Task item: Please set down the whole listing again, precisely.

Data listing:
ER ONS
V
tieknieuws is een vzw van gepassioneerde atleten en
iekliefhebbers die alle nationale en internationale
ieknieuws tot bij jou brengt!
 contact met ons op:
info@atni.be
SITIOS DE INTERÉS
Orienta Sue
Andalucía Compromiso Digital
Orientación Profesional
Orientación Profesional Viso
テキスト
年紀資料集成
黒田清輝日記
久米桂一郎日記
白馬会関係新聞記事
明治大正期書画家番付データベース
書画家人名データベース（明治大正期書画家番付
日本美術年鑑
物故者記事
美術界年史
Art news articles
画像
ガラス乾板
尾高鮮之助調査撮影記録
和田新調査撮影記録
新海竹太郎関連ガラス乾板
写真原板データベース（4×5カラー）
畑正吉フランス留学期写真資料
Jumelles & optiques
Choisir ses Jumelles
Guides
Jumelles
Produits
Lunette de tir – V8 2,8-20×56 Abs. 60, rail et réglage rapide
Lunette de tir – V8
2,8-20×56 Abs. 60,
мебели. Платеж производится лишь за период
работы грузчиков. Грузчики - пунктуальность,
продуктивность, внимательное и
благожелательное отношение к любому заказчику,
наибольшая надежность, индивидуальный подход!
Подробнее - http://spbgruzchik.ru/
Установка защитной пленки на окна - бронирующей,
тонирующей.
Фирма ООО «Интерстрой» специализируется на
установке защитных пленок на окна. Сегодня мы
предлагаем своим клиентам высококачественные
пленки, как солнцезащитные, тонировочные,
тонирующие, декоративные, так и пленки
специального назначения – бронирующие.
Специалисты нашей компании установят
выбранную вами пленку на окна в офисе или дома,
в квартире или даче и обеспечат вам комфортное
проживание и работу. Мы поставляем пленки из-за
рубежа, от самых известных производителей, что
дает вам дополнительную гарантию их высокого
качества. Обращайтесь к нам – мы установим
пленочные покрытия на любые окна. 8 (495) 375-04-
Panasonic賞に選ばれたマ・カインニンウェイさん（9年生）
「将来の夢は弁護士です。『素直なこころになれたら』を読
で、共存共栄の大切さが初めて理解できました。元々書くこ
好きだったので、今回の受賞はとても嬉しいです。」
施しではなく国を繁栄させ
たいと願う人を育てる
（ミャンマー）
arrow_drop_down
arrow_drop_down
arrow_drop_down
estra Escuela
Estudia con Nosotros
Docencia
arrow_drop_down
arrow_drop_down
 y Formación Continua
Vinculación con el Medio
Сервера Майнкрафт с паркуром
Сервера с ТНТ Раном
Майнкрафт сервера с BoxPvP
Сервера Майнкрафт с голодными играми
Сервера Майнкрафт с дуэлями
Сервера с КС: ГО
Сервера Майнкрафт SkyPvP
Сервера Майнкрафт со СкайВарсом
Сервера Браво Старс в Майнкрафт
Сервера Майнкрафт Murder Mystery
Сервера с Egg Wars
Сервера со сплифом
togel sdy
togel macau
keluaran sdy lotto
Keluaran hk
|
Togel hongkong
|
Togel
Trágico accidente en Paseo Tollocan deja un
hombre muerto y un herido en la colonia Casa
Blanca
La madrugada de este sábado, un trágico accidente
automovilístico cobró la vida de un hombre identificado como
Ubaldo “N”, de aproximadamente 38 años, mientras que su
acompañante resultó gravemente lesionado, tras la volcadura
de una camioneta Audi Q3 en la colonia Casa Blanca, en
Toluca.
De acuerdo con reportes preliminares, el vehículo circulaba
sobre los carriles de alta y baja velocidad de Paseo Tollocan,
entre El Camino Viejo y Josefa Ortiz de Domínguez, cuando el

Result of this exercise:
ER ONS
V
tieknieuws is een vzw van gepassioneerde atleten en
iekliefhebbers die alle nationale en internationale
ieknieuws tot bij jou brengt!
 contact met ons op:
info@atni.be
SITIOS DE INTERÉS
Orienta Sue
Andalucía Compromiso Digital
Orientación Profesional
Orientación Profesional Viso
テキスト
年紀資料集成
黒田清輝日記
久米桂一郎日記
白馬会関係新聞記事
明治大正期書画家番付データベース
書画家人名データベース（明治大正期書画家番付
日本美術年鑑
物故者記事
美術界年史
Art news articles
画像
ガラス乾板
尾高鮮之助調査撮影記録
和田新調査撮影記録
新海竹太郎関連ガラス乾板
写真原板データベース（4×5カラー）
畑正吉フランス留学期写真資料
Jumelles & optiques
Choisir ses Jumelles
Guides
Jumelles
Produits
Lunette de tir – V8 2,8-20×56 Abs. 60, rail et réglage rapide
Lunette de tir – V8
2,8-20×56 Abs. 60,
мебели. Платеж производится лишь за период
работы грузчиков. Грузчики - пунктуальность,
продуктивность, внимательное и
благожелательное отношение к любому заказчику,
наибольшая надежность, индивидуальный подход!
Подробнее - http://spbgruzchik.ru/
Установка защитной пленки на окна - бронирующей,
тонирующей.
Фирма ООО «Интерстрой» специализируется на
установке защитных пленок на окна. Сегодня мы
предлагаем своим клиентам высококачественные
пленки, как солнцезащитные, тонировочные,
тонирующие, декоративные, так и пленки
специального назначения – бронирующие.
Специалисты нашей компании установят
выбранную вами пленку на окна в офисе или дома,
в квартире или даче и обеспечат вам комфортное
проживание и работу. Мы поставляем пленки из-за
рубежа, от самых известных производителей, что
дает вам дополнительную гарантию их высокого
качества. Обращайтесь к нам – мы установим
пленочные покрытия на любые окна. 8 (495) 375-04-
Panasonic賞に選ばれたマ・カインニンウェイさん（9年生）
「将来の夢は弁護士です。『素直なこころになれたら』を読
で、共存共栄の大切さが初めて理解できました。元々書くこ
好きだったので、今回の受賞はとても嬉しいです。」
施しではなく国を繁栄させ
たいと願う人を育てる
（ミャンマー）
arrow_drop_down
arrow_drop_down
arrow_drop_down
estra Escuela
Estudia con Nosotros
Docencia
arrow_drop_down
arrow_drop_down
 y Formación Continua
Vinculación con el Medio
Сервера Майнкрафт с паркуром
Сервера с ТНТ Раном
Майнкрафт сервера с BoxPvP
Сервера Майнкрафт с голодными играми
Сервера Майнкрафт с дуэлями
Сервера с КС: ГО
Сервера Майнкрафт SkyPvP
Сервера Майнкрафт со СкайВарсом
Сервера Браво Старс в Майнкрафт
Сервера Майнкрафт Murder Mystery
Сервера с Egg Wars
Сервера со сплифом
togel sdy
togel macau
keluaran sdy lotto
Keluaran hk
|
Togel hongkong
|
Togel
Trágico accidente en Paseo Tollocan deja un
hombre muerto y un herido en la colonia Casa
Blanca
La madrugada de este sábado, un trágico accidente
automovilístico cobró la vida de un hombre identificado como
Ubaldo “N”, de aproximadamente 38 años, mientras que su
acompañante resultó gravemente lesionado, tras la volcadura
de una camioneta Audi Q3 en la colonia Casa Blanca, en
Toluca.
De acuerdo con reportes preliminares, el vehículo circulaba
sobre los carriles de alta y baja velocidad de Paseo Tollocan,
entre El Camino Viejo y Josefa Ortiz de Domínguez, cuando el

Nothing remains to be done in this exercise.